La crisi di Hormuz colpisce anche i container
Secondo Kelmere, i liner stanno reagendo rapidamente ma le opzioni disponibili sono significativamente compromissorie

Dal 28 Febbraio lo Stretto di Hormuz è di fatto chiuso al traffico container delle grandi compagnie di navigazione.
Il risultato è immediato: carichi bloccati nei porti di emergenza, congestione fino al 100% a Khor Fakkan, ritardi medi arrivati a quasi 8 giorni e sovrapprezzi emergenziali fino a 2mila dollari/Teu.
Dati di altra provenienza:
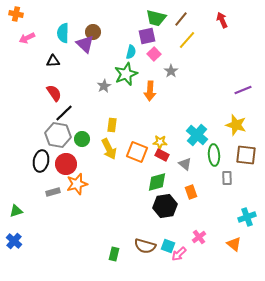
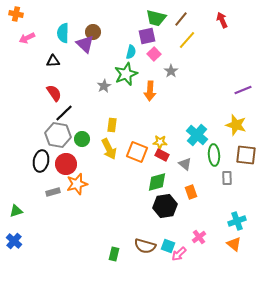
cyan cross at (247, 217): moved 10 px left, 4 px down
Una crisi che impatta direttamente su schedule di consegna, contratti con i vettori e assunzioni di budget sul trasporto anche delle rotte che non passano dal Golfo.
Secondo un report di Kelmer su dati Xeneta, i carrier stanno ristrutturando le rotte molto più rapidamente rispetto alla crisi del Mar Rosso, ma le opzioni disponibili presentano tutte compromessi significativi.
I dati reali su congestione e schedule: Karachi è passata dal 14% al 63% di congestione in 12 giorni; il 69% delle navi ha accusato ritardi di 7 e più giorni nel picco della crisi. I numeri mostrano dove la pressione è più intensa e dove si sta allentando.
Sei le azioni concrete che il report suggerisce ai caricatori: dal monitoraggio quotidiano delle schedule al benchmarking di ogni surcharge emergenziale, fino alla costruzione di scenari di budget aggiornati. Le assunzioni di costo fatte anche solo settimane fa potrebbero già essere obsolete.